When I think about this, when we go back to what the great traditions tell us about what it means to be human, virtually all of them-the perennial philosophy at the heart of all the great traditions-what are we given? We’re given our heads, our thoughts, our minds; we’re given our hearts, our capacity for compassion and kindness, and we’re given our hands, which is acts of service.
If you go back, for example, to the Bhagavad Gita, what are the three great yogas that compete for supremacy? They are jnana yoga, the yoga of wisdom; there is bhakti yoga, the yoga of the heart; and there is karma yoga, the yoga of the hands. I’ve been so fascinated because this is biologically designed; we all have heads, we all have hearts, and we all have hands. And in every tradition you find those three things in one form or another. In Christianity, faith is the jnana yoga; love is the bhakti yoga; hope is the karma yoga. You find the same in every tradition.

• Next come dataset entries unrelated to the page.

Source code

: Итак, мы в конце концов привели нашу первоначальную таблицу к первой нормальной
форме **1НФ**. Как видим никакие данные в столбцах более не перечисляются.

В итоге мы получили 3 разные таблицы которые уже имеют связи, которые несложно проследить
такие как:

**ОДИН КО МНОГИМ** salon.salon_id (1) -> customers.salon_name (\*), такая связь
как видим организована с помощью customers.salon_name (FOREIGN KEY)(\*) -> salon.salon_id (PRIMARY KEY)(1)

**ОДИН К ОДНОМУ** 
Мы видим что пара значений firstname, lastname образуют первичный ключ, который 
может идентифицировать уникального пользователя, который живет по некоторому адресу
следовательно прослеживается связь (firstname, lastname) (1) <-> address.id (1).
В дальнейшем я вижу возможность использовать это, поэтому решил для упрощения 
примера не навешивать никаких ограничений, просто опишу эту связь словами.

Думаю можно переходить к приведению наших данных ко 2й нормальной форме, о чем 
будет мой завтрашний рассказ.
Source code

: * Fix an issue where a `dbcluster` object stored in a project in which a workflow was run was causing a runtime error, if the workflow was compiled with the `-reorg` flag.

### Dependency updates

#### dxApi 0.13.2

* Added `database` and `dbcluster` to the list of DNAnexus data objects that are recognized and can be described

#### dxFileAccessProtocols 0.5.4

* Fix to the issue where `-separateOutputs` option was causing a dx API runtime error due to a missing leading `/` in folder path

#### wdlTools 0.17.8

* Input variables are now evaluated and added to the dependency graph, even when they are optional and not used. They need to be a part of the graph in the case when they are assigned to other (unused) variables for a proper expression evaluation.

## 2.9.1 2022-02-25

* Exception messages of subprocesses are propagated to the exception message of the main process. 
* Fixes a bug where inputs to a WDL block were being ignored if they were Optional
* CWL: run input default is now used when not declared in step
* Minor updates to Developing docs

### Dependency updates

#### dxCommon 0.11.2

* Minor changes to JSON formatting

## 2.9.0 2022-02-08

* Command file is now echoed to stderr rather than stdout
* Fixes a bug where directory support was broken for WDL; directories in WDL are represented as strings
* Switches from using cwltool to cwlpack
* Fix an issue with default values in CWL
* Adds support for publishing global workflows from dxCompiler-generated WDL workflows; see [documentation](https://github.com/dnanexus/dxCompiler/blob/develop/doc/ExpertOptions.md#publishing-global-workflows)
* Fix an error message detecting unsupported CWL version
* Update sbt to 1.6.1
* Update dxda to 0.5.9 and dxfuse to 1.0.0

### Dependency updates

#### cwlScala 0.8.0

And so to me, we each are designed with different ratios, in some sense, of the degree to which we serve with our minds, serve with our hands, and serve with our hearts. But the traditions tell us that the greatest of these yogas, at least in the Bhagavad Gita and many of the great spiritual traditions teach us, that the yoga of love, of compassion, of kindness is the greatest of all three, the yoga of the heart. The mind is a wonderful servant to that-and the hands, enacted in the world.
So to me, it isn’t how I, or others, make the leap from thought to service-to action in the world-it’s that these three things are innate in us. And we each should have different preferences, perhaps at different times in our lives. Awakin, you knopw, this wonderful idea of waking up with kin, with kindred spirits, with those who are aligned with us -when we come together in community like that, we are just impelled towards some form of service.